Machine learning, language processing, robotics - the artificial intelligence toolbox offers a range of smart instruments that enable machines to act autonomously. The list of destinations in the digitalisation journey is almost limitless, making it crucial for financial institutions to have a clear and focused direction. This enables them to keep pace with the industry’s rapid changes.

Banks face upheavals in process automation, in the first wave of automation, 20 to 30 years ago, they saw how certain processes were removed from branches and transferred to new centralized units. In these units, processes were serialised and trimmed for productivity. With digitalisation and AI, many processes can now be fully automated for the first time. This promises both significant cost advantages and faster processing and thus a better customer experience.

For banks to be successful with digitalisation and the use of AI, a number of prerequisites must be met.

  1. Digitalisation requires new skills

New technologies always come with new skill requirements. The management of digital processes and automated decisions requires employees to look at a process the way they would look at a production line – to think about error tolerances, measurement techniques and when to manually intervene with a case. While there’s feedback from human employees about the success or failure of actions, this kind of proactivity can't be expected from a machine.

  1. Digitalisation requires agile methods

Banks that are successful with digital processes monitor them closely and adjust continuously. To facilitate a continuous learning loop, banks implement a cross-functional strategy team that reviews the results of the individual process steps jointly with the respective business owners and develop ideas for improvements and test them.

The prerequisite for this agile and quantitative approach is the ability to implement adjustments quickly and largely without the involvement of IT resources. Therefore, the decisioning technology used must enable employees without programming skills to configure rules and communication content independently.

3: AI and operations research unleash additional effectiveness

Which credit offers or limits a customer receives, which marketing initiatives are promising for a target group or how intensively receivables management approaches customers – the decision strategies that guide these actions are generally developed based on business experience. Analytics are frequently used to segment the portfolio — but analytical methods are often underleveraged when assigning decisions, measures or prices to these segments. This leads to considerable opportunity costs. 

I expect that methods from operations research will be increasingly used in the development of price strategies, but also when developing targeted operational processes  – which in some industries, such as manufacturing, has been common practice for decades. With mathematical decision optimization, the dependencies between turnover, profitability and risk goals, for example, can be understood quantitatively, so that decision strategies can strike the optimal balance between competing goals. Not using these methods is expensive: I estimate that insufficient use of mathematical methods in the development of pricing strategies causes European banks to miss out on annual profits between 500 million and 1 billion Euro from instalment loans alone.

4: AI requires effort

Machine learning and artificial intelligence are surrounded by an aura of effortlessness: Problems solve themselves. This assessment is inaccurate. 

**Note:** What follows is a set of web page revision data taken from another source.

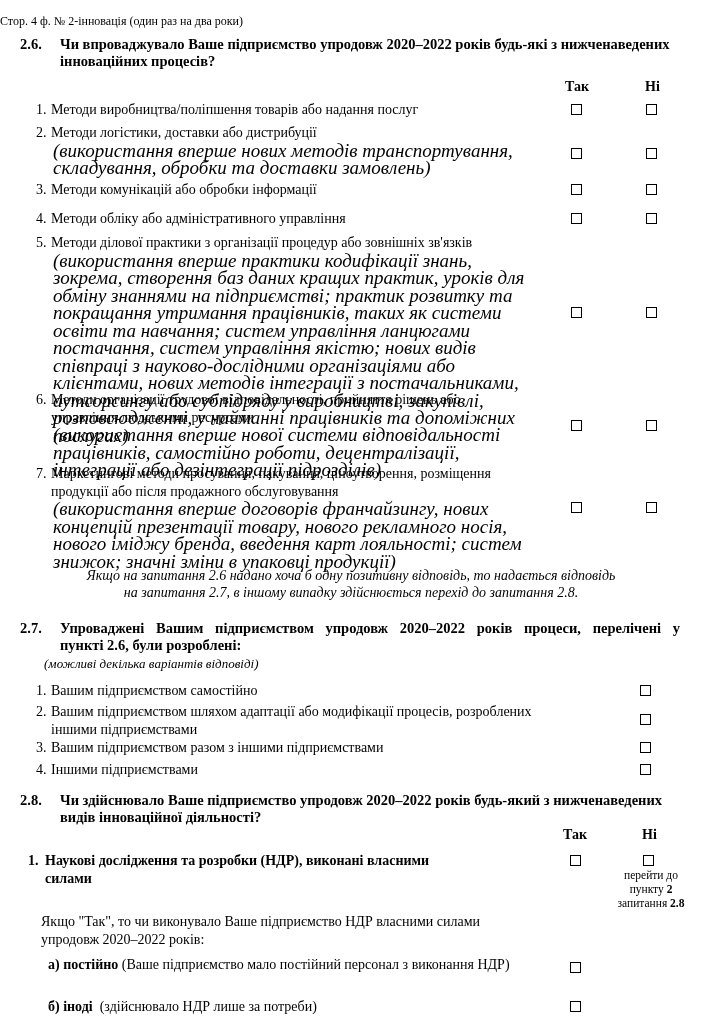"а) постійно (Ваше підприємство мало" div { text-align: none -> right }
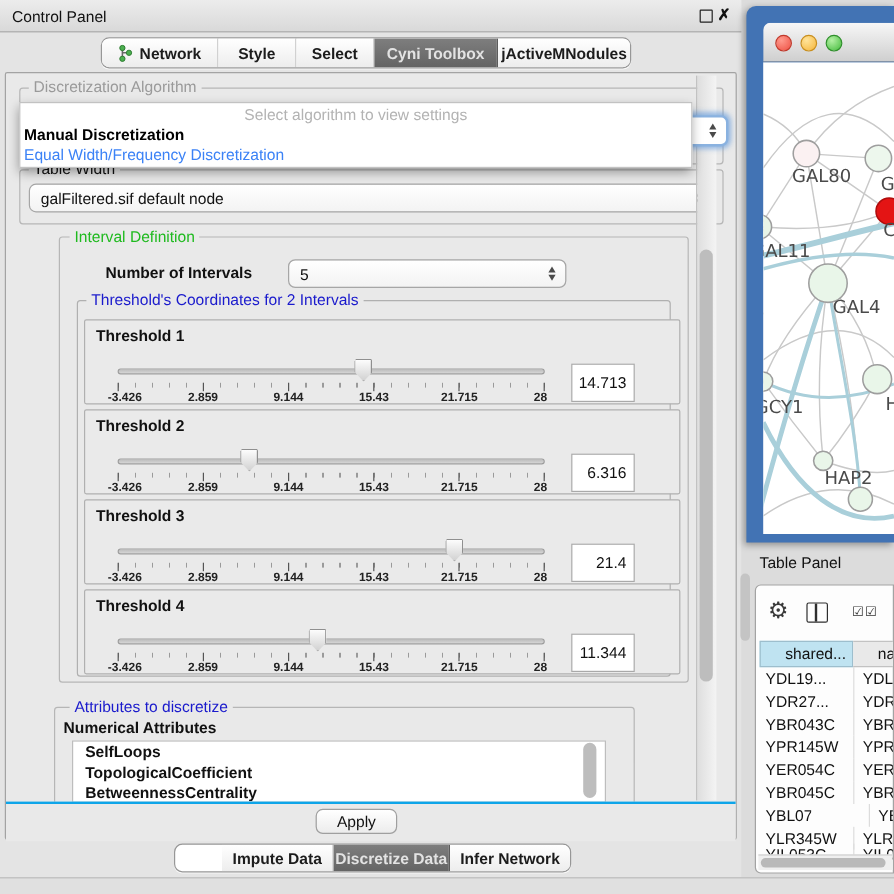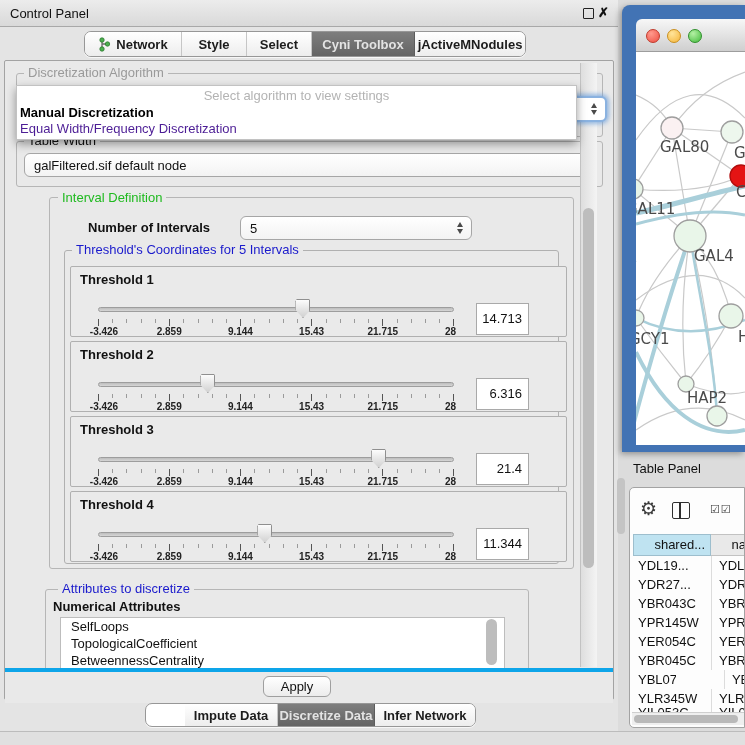"Equal Width/Frequency Discretization" .popup .opt2 { color: #4c1d95 -> #3b82f6 }
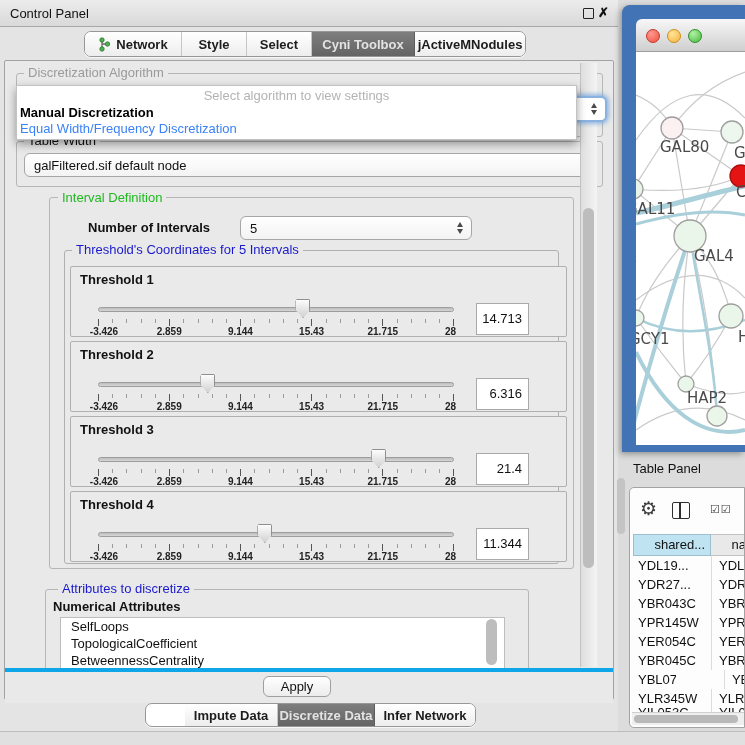"Threshold's Coordinates for 5 Intervals" span.gtitle { text: 5 -> 2 }
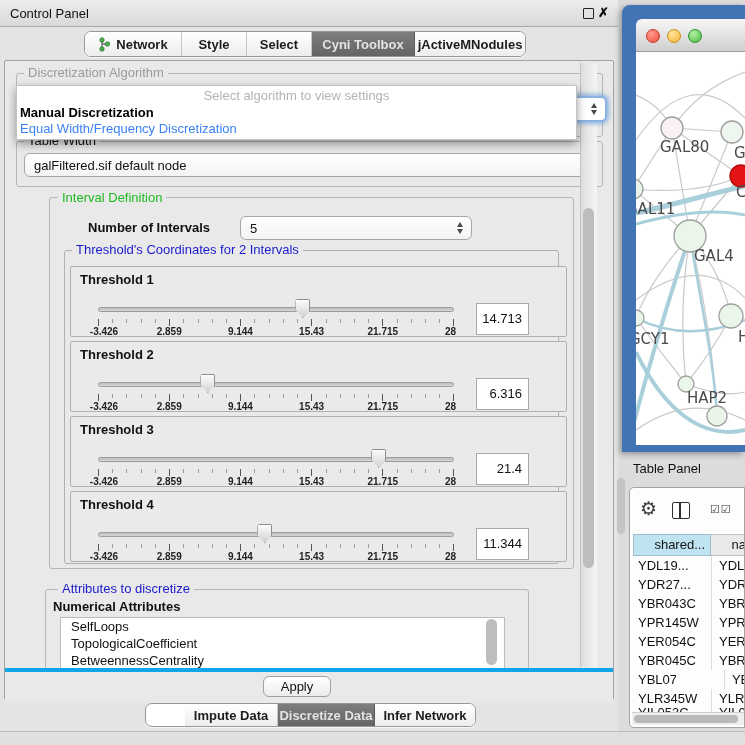"SelfLoops" .attrlist { font-weight: none -> bold }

Many underestimate that the introduction of AI requires good preparation and regular monitoring and readjustment. This starts with the selection of the appropriate method: not every algorithm is suitable for every problem. And a model is only as good as the underlying data. Accordingly, careful data preparation and cleaning is essential. 

5: AI must be explainable

Automated decisions using AI are highly scalable. This carries the risk that errors and undesirable bias replicate in an automated fashion. Decision logic that represents a black box therefore harbours incalculable risks. It is essential to understand how models work, and you must be able to see and explain which data characteristics dominate a decision — both on a global level and for an individual decision.  This is driving the increasing focus by businesses and regulators on explainable AI.

Artificial intelligence and digitalisation promise to significantly improve the cost structure in retail banking. As with all automation projects, however, it is important to use these tools carefully. But even intelligent technologies cannot magically fix mediocre processes. Therefore, it is worth focusing on the decisions and processes that deliver the greatest value to your organisation. When you do this, AI moves beyond being just another buzzword, and opens up new potential in retail banking.